#### PROVIDED PASSAGE:
# # # # # # #
Project 4: Classification and Segmentation

Jiayue Tao, CS194-26-adl



Project Overview

In this project, I practiced building and tuning convolutional neural networks with pytorch to solve classification and semantic segmentation problems.

Part 1: Image Classification

In this part, we trained a convolutional neural network that classifies images in the Fashion MNIST dataset into clothing categories. Each image is a 28x28 grayscale image of a piece of clothing item belong to one of the ten categories. There are 60000 training examples and 10000 test examples. I splitted the training examples by 90-10, so 54000 of them are used as training data, and 6000 are validation data. After tuning the hyperparameters, I tested the network on the test set.


The structure of the convolutional neural network trained is as follows:


  1. Convolutional layer with 1 input channel, 32 output channels, and 3x3 resolution/filter size -> ReLU -> 2x2 Max Pooling ->
  2. Convolutional layer with 32 input channels, 32 output channels, and 3x3 resolution -> ReLU -> 2X2 Max Pooling ->
  3. fully connected layer with 1152 input features, 120 output features -> ReLU ->
  4. fully connected layer with 120 input features, 10 output features, which are the values for each class

I used batch size = 64, ReLU non-linearity, ASGD as the optimizer with a learning rate of 0.01 and weight decay of 0.0005. The prediction loss used is the cross-entropy loss. I trained the network for 30 epochs. Here is the training set and validation set accuracy across epochs.



Then, I switched to Adam optimizer with learning rate = 0.001 and trained for another 10 epochs, this brings up the accuracy of the training and validation set accuracy a bit more. I lowered the learning rate since the model already has a decent accuracy, and we want to minimize the gradiant descent overshoot. The following plot shows the accuracy progression. At the end, we can see that the model is starting to overfit the training data.



Finally, we test the trained network on the test set, and the overall accuracy is 91%. Accuracy per class is as follows:


Class Test set Accuracy Validation set Accuracy
T-shirt 85% 96%
Trouser 99% 100%
Pullover 87% 97%
Dress 91% 98%
Coat 82% 85%
Sandal 98% 98%
Shirt 74% 87%
Sneaker 95% 99%
Bag 97% 100%
Ankle Boot 94% 94%

We can see that the categories with higher accuracies are trousers, sandals, sneakers, bags, and boots, whereas the category with the lowet accuracy is Shirt. This is understandable since T-shirt, pullover, and shirt can look quite similar and are thus more difficult to distinguish.


Here are some images that are classified correctly. (2 examples per class)



Here are some images that are classified incorrectly. (2 examples per class) Some of these images are pretty difficult to classify even with the human eye, since the image is so low-resolution and pixelated.


Shirt predicted, should be coat
Pullover predicted, should be shirt
Coat predicted, should be shirt
Pullover predicted, should be coat
Shirt predicted, should be pullover
T-shirt predicted, should be dress
Shirt predicted, should be T-shirt
Dress predicted, should be T-shirt
Coat predicted, should be pullover
Sneaker predicted, should be ankle boot
Sneaker predicted, should be sandal
Coat predicted, should be dress
Sneaker predicted, should be ankle boot
Ankle boot predicted, should be sneaker
Sneaker predicted, should be sandal
Dress predicted, should be bag
Dress predicted, should be bag
Shirt predicted, should be trouser
Dress predicted, should be trouser
Ankle boot predicted, should be sneaker

Here are the 32 trained filters of the first layer of this convnet. There is no apparent pattern that matches with the clothing categories, but they do indeed look like they would produce very distinct activation maps.
# # # # # # #
#### DATA SEGMENT:
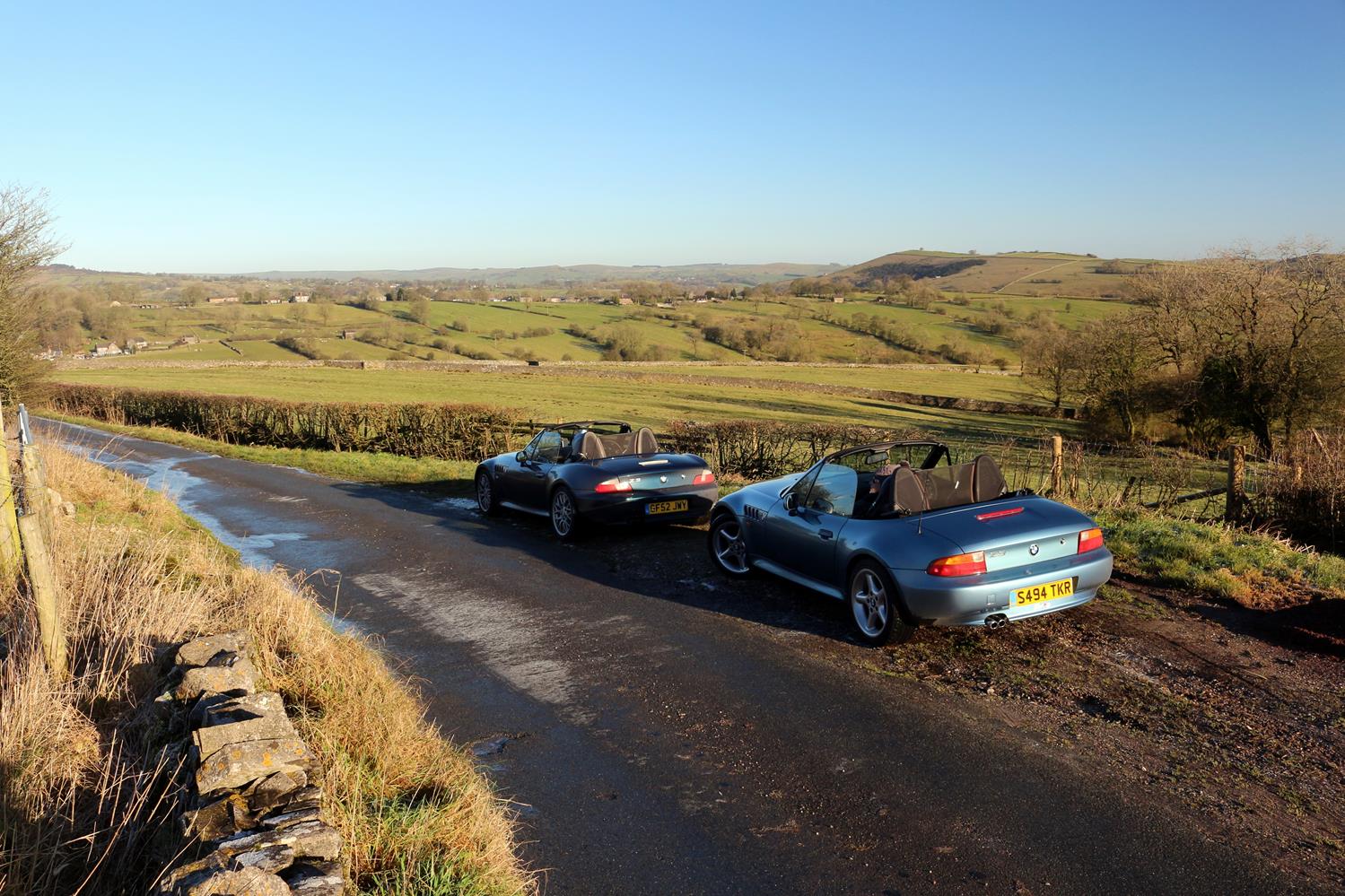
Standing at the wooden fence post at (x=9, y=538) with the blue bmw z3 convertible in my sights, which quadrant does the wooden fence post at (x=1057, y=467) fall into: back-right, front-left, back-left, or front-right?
front-left

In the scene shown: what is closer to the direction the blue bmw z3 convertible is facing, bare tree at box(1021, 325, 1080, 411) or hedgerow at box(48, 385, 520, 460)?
the hedgerow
# # # # # # #
#### ASSIGNMENT 1:
Reproduce the Fashion MNIST project write-up from "We can see that the categories" to "classified correctly. (2 examples per class)".
#### ASSIGNMENT 2:
Carry on the Fashion MNIST project write-up past its final sentence.

#### FINAL ANSWER 1:
We can see that the categories with higher accuracies are trousers, sandals, sneakers, bags, and boots, whereas the category with the lowet accuracy is Shirt. This is understandable since T-shirt, pullover, and shirt can look quite similar and are thus more difficult to distinguish.


Here are some images that are classified correctly. (2 examples per class)

#### FINAL ANSWER 2:
Part 2: Semantic Segmentation


In this part of the project, I constructed and trained a convolutional neural network that aims to produce a semantic segmentation of an image composing of five types of architectural elements. We attempt to label each pixel of the original image with the correct object class: facade, pillar, window, balcony, or other. We first load the miniFacade dataset and split the training set into training data (800 items) and validation data (105 items). Then, we construct the following network:



Paddings are used to maintain the shape of the activation maps. The final output of the network is 5x256x256, since each image is 256x256, and for each pixel there are five classes of options. Cross entropy loss is used as prediction loss, and Adam with a learning rate of 0.001 and weight decay of 0.00001 is used as the optimizer. Batch size = 1, and ReLU is the non-linearity chosen.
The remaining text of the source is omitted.